*** Text under study Section Begins ***
Which of those facts, if not present, might have altered the result?

No guarantee of money to establish sincerity could well have lead to it being considered ‘mere puff’ rather than an offer.
If Mrs Carlill hadn’t been using it during/shortly before getting ill, she may well have been found not to meet the terms.
The benefit gained by the company, combined with the discomfort of Mrs Carlill, definitively constituted consideration. Remove one of those, and it could have gone the other way.

How does that help us predict the future?

In the future, more advertisements will obviously contain contractual fine print designed to avoid having them interpreted as unwanted contracts – as we can see to this day. Interestingly enough, the Carbolic Smoke Ball Co. Ltd. (restructed to provide from only limited liability) went on to use this as an advertising gimmick, and offered 200 pounds in the future – with numerous conditions specifically attached to the offer.

MacRobertson Miller Airline Services v Commissioner of State Taxation (WA) (1975) 133 CLR 125 (High Court of Australia).

What has this case to do with the law of contract?

The taxation statute specifically required that stamp duty applied to ‘an agreement or any memorandum of agreement’. In order to determine whether it was necessary to pay it, the question became whether the ticket itself constituted a contract or memorandum of a contract.

Why was the issue about the moment of contracting so important?

If the contract was formed prior or at the point where the ticket was issued, it would constitute a contractual agreement or memorandum of the contract.

What does the case decide say about making contracts using tickets?

Short answer: Don’t, if you can avoid it.
*** Text under study Section Ends ***
*** Material shown Section Begins ***
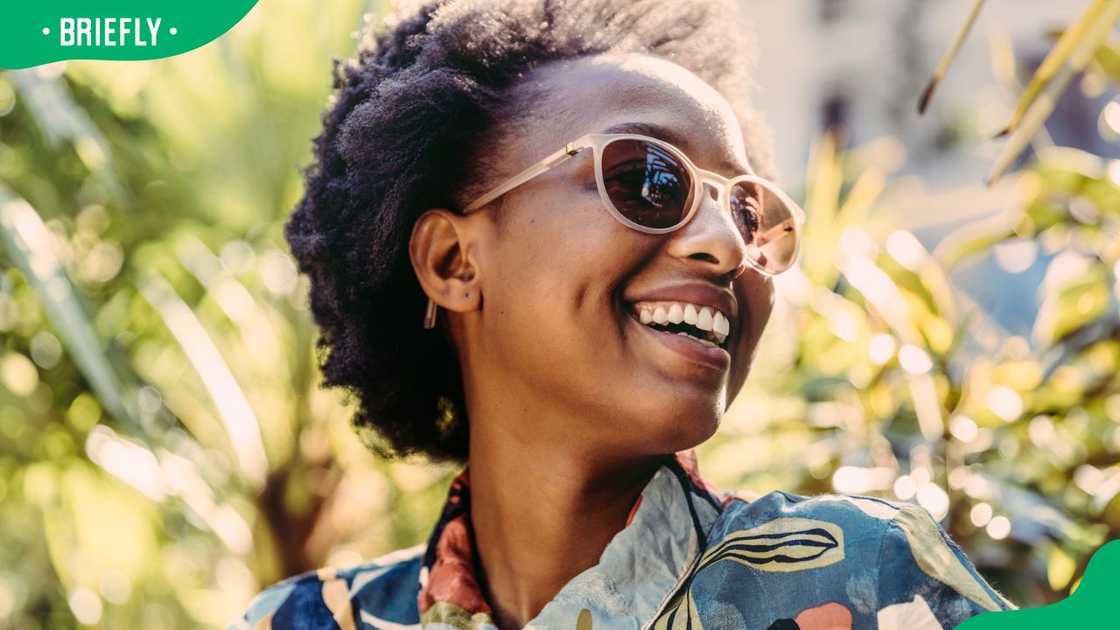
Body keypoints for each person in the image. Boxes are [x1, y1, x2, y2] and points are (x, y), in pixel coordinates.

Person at [234, 0, 1014, 627]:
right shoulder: (304, 621)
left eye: (749, 213)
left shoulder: (863, 580)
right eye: (648, 179)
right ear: (454, 263)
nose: (727, 247)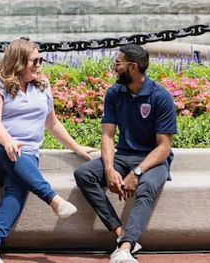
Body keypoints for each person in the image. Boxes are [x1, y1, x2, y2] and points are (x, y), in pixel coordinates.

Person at [0, 38, 96, 263]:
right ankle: (53, 200)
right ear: (18, 62)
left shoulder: (42, 86)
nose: (39, 64)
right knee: (11, 153)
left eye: (40, 60)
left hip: (22, 158)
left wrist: (77, 147)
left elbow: (52, 123)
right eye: (34, 61)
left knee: (18, 183)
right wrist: (7, 141)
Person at [74, 44, 178, 263]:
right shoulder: (114, 93)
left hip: (153, 160)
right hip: (122, 156)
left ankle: (125, 248)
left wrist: (137, 172)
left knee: (147, 186)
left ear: (133, 67)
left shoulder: (161, 97)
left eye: (118, 63)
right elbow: (108, 135)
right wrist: (109, 169)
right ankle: (121, 233)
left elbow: (163, 148)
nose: (114, 67)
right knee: (84, 174)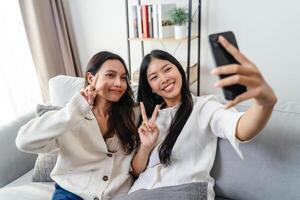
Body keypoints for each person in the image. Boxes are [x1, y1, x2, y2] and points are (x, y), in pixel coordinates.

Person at [129, 36, 277, 199]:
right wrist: (145, 147)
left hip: (184, 190)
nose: (164, 79)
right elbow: (136, 170)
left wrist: (264, 104)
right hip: (139, 192)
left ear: (179, 70)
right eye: (154, 77)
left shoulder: (204, 106)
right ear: (151, 89)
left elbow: (240, 128)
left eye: (167, 69)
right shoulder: (147, 119)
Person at [16, 51, 139, 200]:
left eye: (123, 78)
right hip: (72, 193)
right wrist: (72, 113)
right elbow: (24, 141)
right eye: (110, 75)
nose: (119, 83)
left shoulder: (133, 114)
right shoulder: (71, 115)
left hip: (117, 193)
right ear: (91, 78)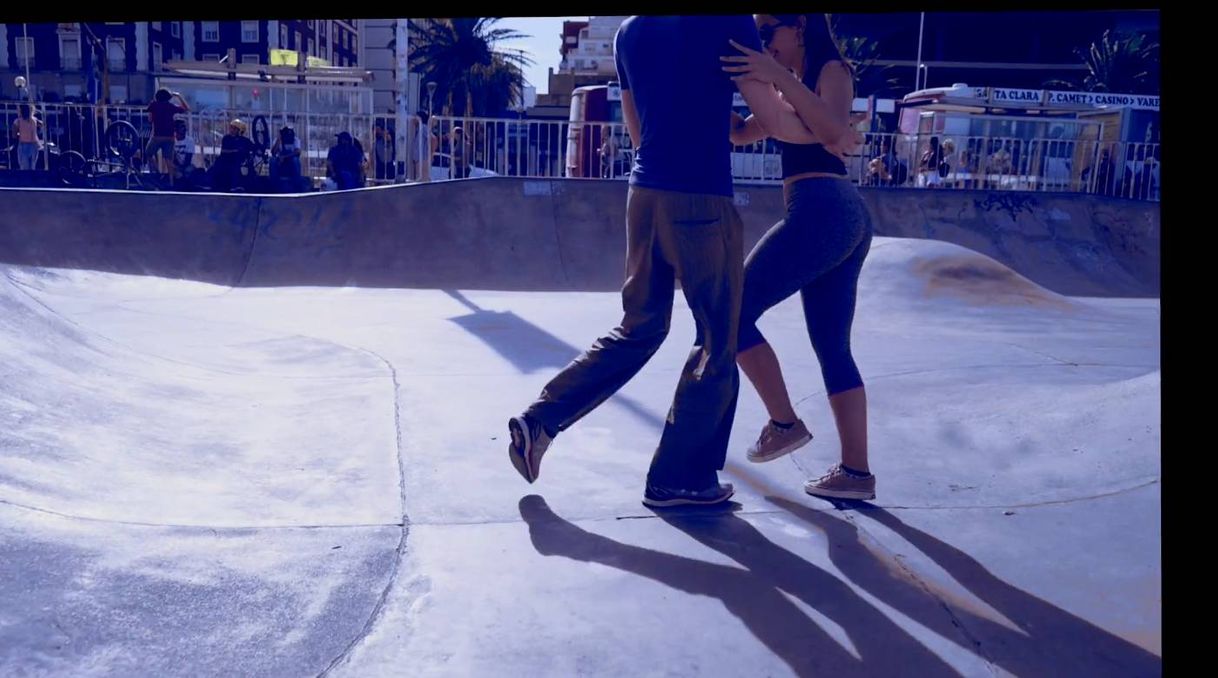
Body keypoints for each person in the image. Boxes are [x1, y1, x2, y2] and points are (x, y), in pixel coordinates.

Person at [506, 15, 811, 508]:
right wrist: (824, 127)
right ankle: (680, 478)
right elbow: (774, 122)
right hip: (701, 200)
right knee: (719, 337)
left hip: (644, 195)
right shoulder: (729, 22)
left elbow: (639, 128)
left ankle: (539, 419)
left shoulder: (630, 31)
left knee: (639, 327)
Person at [721, 13, 875, 500]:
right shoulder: (790, 84)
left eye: (769, 33)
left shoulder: (831, 69)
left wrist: (774, 74)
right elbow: (744, 133)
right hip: (833, 216)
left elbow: (832, 126)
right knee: (833, 348)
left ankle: (783, 421)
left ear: (800, 25)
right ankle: (856, 474)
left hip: (824, 208)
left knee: (732, 310)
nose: (764, 43)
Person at [145, 88, 190, 175]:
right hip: (170, 137)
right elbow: (186, 109)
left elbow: (150, 120)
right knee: (168, 160)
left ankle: (157, 172)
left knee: (148, 153)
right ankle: (171, 182)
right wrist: (178, 96)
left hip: (157, 136)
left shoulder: (153, 105)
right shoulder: (171, 106)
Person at [271, 125, 304, 192]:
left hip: (291, 164)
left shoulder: (295, 140)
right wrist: (279, 140)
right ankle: (274, 185)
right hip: (280, 164)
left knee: (295, 160)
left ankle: (297, 185)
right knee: (272, 160)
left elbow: (297, 152)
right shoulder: (278, 140)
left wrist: (285, 157)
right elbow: (273, 153)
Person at [11, 104, 43, 171]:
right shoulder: (34, 120)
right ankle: (31, 179)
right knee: (32, 166)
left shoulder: (18, 121)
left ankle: (27, 180)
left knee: (25, 167)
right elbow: (42, 124)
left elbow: (14, 135)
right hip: (32, 144)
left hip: (25, 144)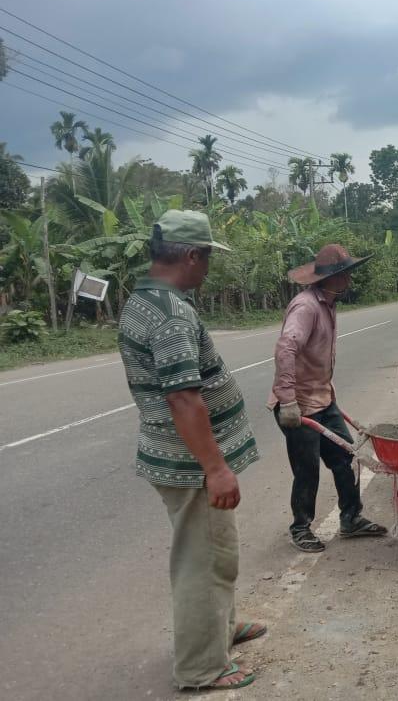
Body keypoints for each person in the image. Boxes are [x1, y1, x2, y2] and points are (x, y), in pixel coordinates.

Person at [118, 210, 263, 691]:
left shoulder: (146, 299)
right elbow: (183, 397)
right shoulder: (170, 313)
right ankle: (203, 665)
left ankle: (220, 629)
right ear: (191, 255)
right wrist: (215, 467)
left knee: (217, 549)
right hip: (189, 463)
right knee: (202, 559)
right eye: (206, 258)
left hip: (181, 457)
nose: (208, 269)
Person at [269, 244, 387, 553]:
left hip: (323, 399)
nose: (350, 278)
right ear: (332, 278)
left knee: (345, 458)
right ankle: (300, 526)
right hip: (299, 405)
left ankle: (351, 518)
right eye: (345, 273)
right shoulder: (306, 306)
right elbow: (286, 348)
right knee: (307, 469)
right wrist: (288, 400)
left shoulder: (329, 303)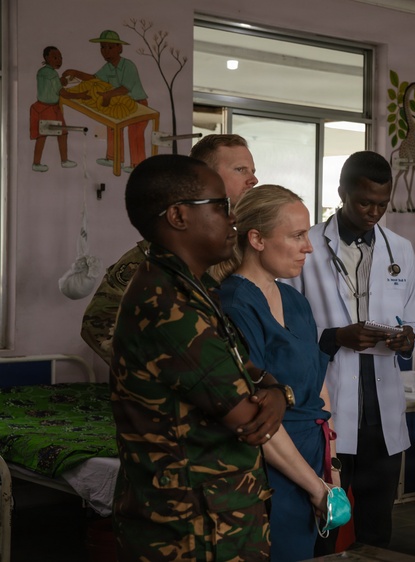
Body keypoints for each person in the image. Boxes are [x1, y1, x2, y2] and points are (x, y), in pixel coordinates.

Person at [110, 154, 298, 560]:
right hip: (191, 530)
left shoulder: (192, 289)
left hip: (214, 517)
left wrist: (278, 392)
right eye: (220, 206)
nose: (233, 218)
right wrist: (273, 394)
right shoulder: (167, 305)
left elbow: (248, 370)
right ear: (178, 216)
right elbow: (248, 417)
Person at [288, 150, 415, 550]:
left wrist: (406, 338)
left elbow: (412, 319)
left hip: (380, 409)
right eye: (364, 202)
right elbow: (287, 330)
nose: (373, 212)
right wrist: (334, 338)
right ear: (342, 192)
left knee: (377, 524)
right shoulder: (306, 246)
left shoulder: (401, 249)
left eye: (382, 204)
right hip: (328, 400)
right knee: (325, 519)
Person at [217, 185, 339, 562]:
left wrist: (331, 474)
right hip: (269, 468)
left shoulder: (295, 301)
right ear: (256, 239)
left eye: (307, 234)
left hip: (314, 460)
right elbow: (254, 414)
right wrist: (314, 488)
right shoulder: (235, 304)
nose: (309, 247)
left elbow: (319, 390)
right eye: (297, 236)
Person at [81, 134, 258, 366]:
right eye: (241, 170)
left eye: (253, 170)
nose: (253, 179)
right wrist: (166, 369)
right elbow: (97, 323)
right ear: (205, 175)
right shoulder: (164, 249)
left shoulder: (249, 240)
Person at [62, 30, 149, 172]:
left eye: (110, 47)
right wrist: (75, 72)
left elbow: (125, 88)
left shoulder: (128, 66)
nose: (105, 51)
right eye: (103, 47)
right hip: (118, 103)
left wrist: (108, 94)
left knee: (135, 132)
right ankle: (114, 158)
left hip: (137, 104)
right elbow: (94, 79)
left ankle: (137, 165)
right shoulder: (107, 67)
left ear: (119, 48)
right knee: (112, 125)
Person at [30, 46, 86, 172]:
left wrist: (60, 81)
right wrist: (80, 95)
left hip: (49, 107)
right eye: (55, 57)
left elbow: (51, 86)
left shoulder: (43, 71)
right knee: (44, 135)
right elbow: (62, 93)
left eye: (60, 57)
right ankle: (39, 163)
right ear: (46, 58)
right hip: (46, 108)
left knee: (60, 133)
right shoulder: (51, 73)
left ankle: (58, 161)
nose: (59, 60)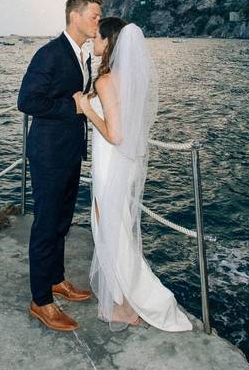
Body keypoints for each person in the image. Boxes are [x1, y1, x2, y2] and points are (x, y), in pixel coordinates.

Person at [77, 17, 192, 331]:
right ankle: (123, 299)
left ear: (109, 42)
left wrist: (88, 111)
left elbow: (115, 134)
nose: (93, 42)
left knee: (109, 229)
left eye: (97, 38)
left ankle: (126, 307)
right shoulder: (128, 78)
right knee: (116, 228)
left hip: (111, 160)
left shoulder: (105, 80)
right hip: (123, 164)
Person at [17, 0, 101, 331]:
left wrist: (87, 100)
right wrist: (74, 107)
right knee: (46, 225)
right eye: (95, 15)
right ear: (75, 16)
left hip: (69, 152)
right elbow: (27, 100)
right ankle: (41, 301)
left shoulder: (82, 55)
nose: (98, 21)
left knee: (62, 222)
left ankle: (56, 279)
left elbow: (71, 94)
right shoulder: (50, 53)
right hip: (49, 154)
*** Material shown Section Ends ***
**Problem set:**
A. In the contract-law case notes, what did the taxation statute say stamp duty applied to?
B. Pick up the contract-law case notes from their final sentence and carry them further.

**Answers to the exercises:**
A. An agreement or any memorandum of agreement.

B.
Long answer: Nobody actually knows WHEN the contract is formed, but it’s probably at some point before the thing you bought the ticket for starts/takes off, so there is no contract and you can cancel it at any point within a ‘reasonable’ period of receiving the ticket. And no, nobody really knows what ‘reasonable’ means in a legal context, and if anyone says they do, they’re lying to you. And if the government wants stamp duty on ticket based contracts, it will need to be slightly more specific. I have every faith in their ability to accomplish that.

What were the key material facts?

  • Passengers enquired about flights (presumably at the airlines invitation)
  • Passengers exchanged money for a ticket
  • Passengers (hopefully) perused the ticket and terms it contained, and decided whether or not to accept them. Meanwhile, the airline made no promises to actually go through with the flight, only to refund the passenger if they cancelled on them.
  • Passengers then presented the ticket to board the plane (or didn’t, if they were running late)
  • The government wanted stamp duty. The airline wanted to avoid paying it. So they argued over the technicality of exactly what constituted ‘an agreement or any memorandum of agreement’

What was the ratio decidendi of the case?

Good question. The judges certainly had their own ratios, but they didn’t really overlap all that well. Jacobs seemed to agree with Stephen’s general reasoning, but ultimately concluded, along with the Barwick, that the scope of the disclaimer would prevent any form of contract from arising prior to boarding.
Barwick – A disclaimer that prevents any possible liability or duty is insufficient to constitute contractual consideration (no contract could exist until the passenger was actually given a seat)
Stephen – A standard ‘ticket’ contract in which the passenger has sufficient time to consider whether or not to go through with the deal, the contract is finalised when the passenger enters or a ‘reasonable’ period of time has passed to allow that evaluation.
Jacobs –The disclaimer prevented any form of enforceable promise from arising, with the contract only arising on presentation of the ticket.

Why do the textbooks refer mostly to the judgment of Stephen J?

Stephen J was a lot more general, and looked at the general principles of ticket cases, rather than the specifics of the airline disclaimer.

What was the relevance of the reference to the Thornton v Shoe Lane case?

The case was distinguished from Thornton, as in this instance there was sufficient time to consider the terms and conditions on the back of the ticket. In the instance of Thornton, there was no such time, so the acceptance of the ticket effectively amounted to acceptance of the contract.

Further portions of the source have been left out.